Especialistas dividem-se sobre riscos do "ciberterrorismo"

Por Mark Trevelyan

LONDRES (Reuters) - Especialistas internacionais apelaram na quarta-feira por maior cooperação no combate às ameaças que pairam sobre as redes de computadores, mas divergiram quanto à definição de “ciberterrorismo”, e um importante funcionário britânico do setor de segurança o descreveu como “mito”.

O ministro da Defesa da Estônia, Christian-Marc Liflander, disse que ataques eletrônicos sustentados contra o seu país, no ano passado, foram praticados tanto por crackers comuns quanto por “ciberterroristas” sofisticados, que manipulavam a distância computadores zumbis integrados em redes conhecidas como botnets.

“Eu diria que entramos na era do terrorismo cibernético, e talvez na da guerra cibernética”, disse Liflander em uma conferência sobre segurança no Royal United Services Institute, em Londres.

A Estônia afirmou acreditar que o governo da Rússia estivesse por trás dos ataques do ano passado, que surgiram em meio a uma disputa diplomática sobre a decisão de Tallinn de transferir um monumento de guerra soviético.

Mas Liflander disse que os ataques de botnets vieram de computadores em 76 diferentes países e que é difícil provar quem os patrocinou. “O que temos é simplesmente um gazzilhão de endereços IP que não provam coisa alguma.”

O efeito dos ataques foi a paralisação de sites e sérias perturbações em serviços essenciais como bancos em um dos países com nível mais elevado de uso de Internet no mundo.

Mas nem todos concordam que o termo “ciberterrorismo” seja a melhor maneira de descrever ataques eletrônicos como esses.

Stephen Cummings, diretor do Centre for the Protection of National Infrastructure, uma agência de segurança do governo britânico, disse que não havia visto provas que sugerissem que terroristas estejam determinados a empregar ataques cibernéticos para gerar impacto tão devastador quanto o de seus ataques físicos.

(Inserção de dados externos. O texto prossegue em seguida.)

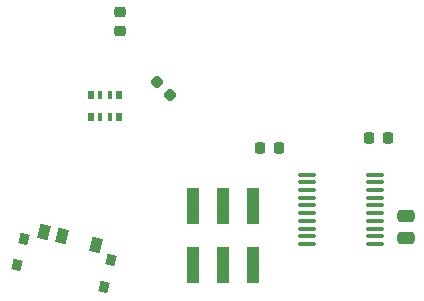
<source format=gbr>
G04 #@! TF.GenerationSoftware,KiCad,Pcbnew,8.0.3*
G04 #@! TF.CreationDate,2024-07-15T14:19:07-05:00*
G04 #@! TF.ProjectId,DumpsterElectroFire,44756d70-7374-4657-9245-6c656374726f,rev?*
G04 #@! TF.SameCoordinates,Original*
G04 #@! TF.FileFunction,Paste,Bot*
G04 #@! TF.FilePolarity,Positive*
%FSLAX46Y46*%
G04 Gerber Fmt 4.6, Leading zero omitted, Abs format (unit mm)*
G04 Created by KiCad (PCBNEW 8.0.3) date 2024-07-15 14:19:07*
%MOMM*%
%LPD*%
G01*
G04 APERTURE LIST*
G04 Aperture macros list*
%AMRoundRect*
0 Rectangle with rounded corners*
0 $1 Rounding radius*
0 $2 $3 $4 $5 $6 $7 $8 $9 X,Y pos of 4 corners*
0 Add a 4 corners polygon primitive as box body*
4,1,4,$2,$3,$4,$5,$6,$7,$8,$9,$2,$3,0*
0 Add four circle primitives for the rounded corners*
1,1,$1+$1,$2,$3*
1,1,$1+$1,$4,$5*
1,1,$1+$1,$6,$7*
1,1,$1+$1,$8,$9*
0 Add four rect primitives between the rounded corners*
20,1,$1+$1,$2,$3,$4,$5,0*
20,1,$1+$1,$4,$5,$6,$7,0*
20,1,$1+$1,$6,$7,$8,$9,0*
20,1,$1+$1,$8,$9,$2,$3,0*%
%AMRotRect*
0 Rectangle, with rotation*
0 The origin of the aperture is its center*
0 $1 length*
0 $2 width*
0 $3 Rotation angle, in degrees counterclockwise*
0 Add horizontal line*
21,1,$1,$2,0,0,$3*%
G04 Aperture macros list end*
%ADD10RoundRect,0.100000X0.637500X0.100000X-0.637500X0.100000X-0.637500X-0.100000X0.637500X-0.100000X0*%
%ADD11RoundRect,0.250000X-0.475000X0.250000X-0.475000X-0.250000X0.475000X-0.250000X0.475000X0.250000X0*%
%ADD12R,1.000000X3.150000*%
%ADD13R,0.500000X0.800000*%
%ADD14R,0.400000X0.800000*%
%ADD15RotRect,0.800000X0.900000X346.000000*%
%ADD16RotRect,0.900000X1.250000X346.000000*%
%ADD17RoundRect,0.218750X-0.256250X0.218750X-0.256250X-0.218750X0.256250X-0.218750X0.256250X0.218750X0*%
%ADD18RoundRect,0.218750X-0.218750X-0.256250X0.218750X-0.256250X0.218750X0.256250X-0.218750X0.256250X0*%
%ADD19RoundRect,0.218750X-0.335876X-0.026517X-0.026517X-0.335876X0.335876X0.026517X0.026517X0.335876X0*%
G04 APERTURE END LIST*
D10*
X157862500Y-112075000D03*
X157862500Y-112725000D03*
X157862500Y-113375000D03*
X157862500Y-114025000D03*
X157862500Y-114675000D03*
X157862500Y-115325000D03*
X157862500Y-115975000D03*
X157862500Y-116625000D03*
X157862500Y-117275000D03*
X157862500Y-117925000D03*
X152137500Y-117925000D03*
X152137500Y-117275000D03*
X152137500Y-116625000D03*
X152137500Y-115975000D03*
X152137500Y-115325000D03*
X152137500Y-114675000D03*
X152137500Y-114025000D03*
X152137500Y-113375000D03*
X152137500Y-112725000D03*
X152137500Y-112075000D03*
D11*
X160500000Y-115550000D03*
X160500000Y-117450000D03*
D12*
X142500000Y-114700000D03*
X142500000Y-119750000D03*
X145040000Y-114700000D03*
X145040000Y-119750000D03*
X147580000Y-114700000D03*
X147580000Y-119750000D03*
D13*
X133800000Y-105350000D03*
D14*
X135400000Y-105350000D03*
X134600000Y-105350000D03*
D13*
X136200000Y-105350000D03*
D14*
X134600000Y-107150000D03*
D13*
X133800000Y-107150000D03*
D14*
X135400000Y-107150000D03*
D13*
X136200000Y-107150000D03*
D15*
X127587417Y-119714091D03*
X134961665Y-121552697D03*
X135527788Y-119323436D03*
X128143837Y-117482411D03*
D16*
X129883670Y-116911351D03*
X131339113Y-117274234D03*
X134250000Y-118000000D03*
D17*
X136250000Y-98325000D03*
X136250000Y-99900000D03*
D18*
X158937500Y-108950000D03*
X157362500Y-108950000D03*
X148150000Y-109850000D03*
X149725000Y-109850000D03*
D19*
X140506847Y-105306847D03*
X139393153Y-104193153D03*
M02*

</source>
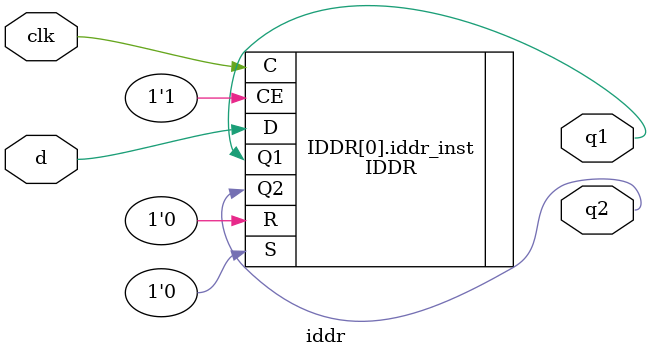
<source format=v>
`timescale 1ns / 1ps

module iddr # (
	parameter DATA_WIDTH = 1
)
(
	input wire clk,
	input wire [DATA_WIDTH-1:0]d,
	output wire [DATA_WIDTH-1:0]q1,
	output wire [DATA_WIDTH-1:0]q2
);

genvar i;

generate for (i = 0; i < DATA_WIDTH; i = i + 1) begin : IDDR
	IDDR #(
		.DDR_CLK_EDGE("SAME_EDGE_PIPELINED"),
		.SRTYPE("ASYNC")
	) iddr_inst (
		.Q1(q1[i]),
		.Q2(q2[i]),
		.C(clk),
		.CE(1'b1),
		.D(d[i]),
		.R(1'b0),
		.S(1'b0)
	);
end endgenerate

endmodule

</source>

“Creio que debater o ciberterrorismo desvia nossa atenção das ameaças terroristas mais prementes, que continuam a ser físicas”, disse ele, em uma apresentação na qual um slide sustentava que “ciberterrorismo é um mito”. Apesar disso, Liflander disse à Reuters que a Estônia vai revelar uma estratégia nacional de cibersegurança nas próximas duas semanas para melhor proteção de infra-estruturas e redes importantes. A idéia é definir “padrões mínimos que todas as empresas terão que adotar”.

Ele descreveu a defesa contra os ciberataques do ano passado como um jogo de gato e rato.

“Os ataques foram muito rápidos e por isso você tem que ser muito ágil na resposta a eles. E a sua resposta somente será limitada se você a executar em escala nacional. É preciso que a resposta aconteça em nível internacional também.”